(Text section)
----

Personally couldn’t think of any worse holiday than going away with my in laws! Especially ones I’m just about on ‘civil’ terms.
I don’t understand why you are upset either. You don’t seem to enjoy it and the last outing was pretty unforgivable behaviour. Just plan a nice holiday for your own family and let them get on with it - so much less stress all around.

IcyMint · 06/08/2025 11:18

SunnyStrawberries · 06/08/2025 10:33

Thank you for your perspective. I think I know I'm being ridiculous really - I just don't know why I'm feeling so upset over it. I guess because they are doing something that I wouldn't do??

But plenty of people do go on holiday with their parents and don’t go on holiday with people they resent and don’t get alomg with.

SIL hasn’t done anything wrong.

This is about their view of you and DH?

SunnyStrawberries · 06/08/2025 11:18

foodtoorder · 06/08/2025 10:45

You are being unreasonable.

You have said you don't want to holiday with them, in your post you said you wouldn't go so what is the issue?
Your in laws haven't made it a secret that they are going.
Why are your kids seeing that their grandparents are holidaying with cousins unless you show them?

You sound like you are mourning the loss of the relationship you thought you had with the wider family and a touch of fear of missing out. You can be upset about it ofcourse but they haven't done anything wrong.

You sound like you are mourning the loss of the relationship you thought you had with the wider family and a touch of fear of missing out. You can be upset about it ofcourse but they haven't done anything wrong.

I think this sums it up perfectly. Thank you

OP posts:
autienotnaughty · 06/08/2025 11:21

If you want to go away with the in-laws ask them (or your dh should)
what they do is up to them

SunnyStrawberries · 06/08/2025 11:21

Mauvehoodie · 06/08/2025 10:45

I get you feeling upset, you felt there was an unspoken rule that none of you would do holidays together. Then you find out that a holiday had been quietly booked. But, look at it like SIL has done you a favour. If you want, you and DH can invite in-laws on holiday. I think it'd be nice for your in-laws to still be able to have holidays with GC, they're just individual rather than whole family. What was in-laws opinion on the SIL blowing up at your DH? Could they understand her reasons?

Thank you for the reply. The in-laws we unhappy about the way in which she blew up but no one said anything. None of us ever question her or go against her

OP posts:
whitewineandsun · 06/08/2025 11:24

I just don't know why I'm feeling so upset over it. I guess because they are doing something that I wouldn't do??

That makes zero sense. Get over it.

WhenInRomeDoAsTheRomansDo · 06/08/2025 11:24

@SunnyStrawberries

You neatly side stepped the question in my post.

Why didn't you address the behaviour that made SIL so frustrated by talking it through? Surely as its come out of years of pent up frustration it needs to be discussed to process why she felt that way.

----

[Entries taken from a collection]
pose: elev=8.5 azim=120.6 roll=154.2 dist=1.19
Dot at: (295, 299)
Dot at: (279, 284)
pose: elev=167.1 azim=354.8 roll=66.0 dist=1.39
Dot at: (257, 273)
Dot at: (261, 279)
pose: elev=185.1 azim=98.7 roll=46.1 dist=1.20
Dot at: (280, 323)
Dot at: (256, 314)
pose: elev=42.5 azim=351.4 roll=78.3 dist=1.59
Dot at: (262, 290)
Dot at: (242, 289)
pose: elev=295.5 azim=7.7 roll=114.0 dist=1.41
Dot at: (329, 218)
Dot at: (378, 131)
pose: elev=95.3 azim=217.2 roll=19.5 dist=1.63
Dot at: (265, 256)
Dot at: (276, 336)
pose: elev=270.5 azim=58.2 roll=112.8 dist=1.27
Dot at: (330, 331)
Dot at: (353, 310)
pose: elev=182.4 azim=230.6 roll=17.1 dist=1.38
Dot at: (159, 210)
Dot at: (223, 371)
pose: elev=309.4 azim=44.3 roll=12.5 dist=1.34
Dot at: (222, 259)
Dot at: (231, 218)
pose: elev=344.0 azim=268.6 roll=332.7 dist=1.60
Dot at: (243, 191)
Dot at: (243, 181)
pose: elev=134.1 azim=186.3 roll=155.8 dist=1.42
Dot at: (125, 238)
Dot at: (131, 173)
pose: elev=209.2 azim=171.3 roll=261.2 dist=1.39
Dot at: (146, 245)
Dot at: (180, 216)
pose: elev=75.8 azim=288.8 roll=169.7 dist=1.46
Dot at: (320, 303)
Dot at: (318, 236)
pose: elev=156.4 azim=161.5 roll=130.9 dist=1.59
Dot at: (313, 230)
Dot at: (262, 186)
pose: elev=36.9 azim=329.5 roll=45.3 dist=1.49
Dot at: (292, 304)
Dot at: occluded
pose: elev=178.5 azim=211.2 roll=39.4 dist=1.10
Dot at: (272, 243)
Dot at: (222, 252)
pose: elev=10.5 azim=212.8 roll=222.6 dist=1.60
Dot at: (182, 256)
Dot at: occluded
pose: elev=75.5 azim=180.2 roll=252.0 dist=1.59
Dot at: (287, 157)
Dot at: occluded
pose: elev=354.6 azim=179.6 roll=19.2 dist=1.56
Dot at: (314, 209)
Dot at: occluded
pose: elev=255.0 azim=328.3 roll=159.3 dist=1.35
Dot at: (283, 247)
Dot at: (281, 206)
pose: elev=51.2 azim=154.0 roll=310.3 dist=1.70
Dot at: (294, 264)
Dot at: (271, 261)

----

(Exercise requirements)
A – Which usernames appear next to a timestamp in the forum thread?
B – Could you retype the forum thread word for word, starting at "But plenty of" and ending at "you and DH?"?

(Response list)
A –
IcyMint
SunnyStrawberries
foodtoorder
autienotnaughty
Mauvehoodie
whitewineandsun
WhenInRomeDoAsTheRomansDo

B –
But plenty of people do go on holiday with their parents and don’t go on holiday with people they resent and don’t get alomg with.

SIL hasn’t done anything wrong.

This is about their view of you and DH?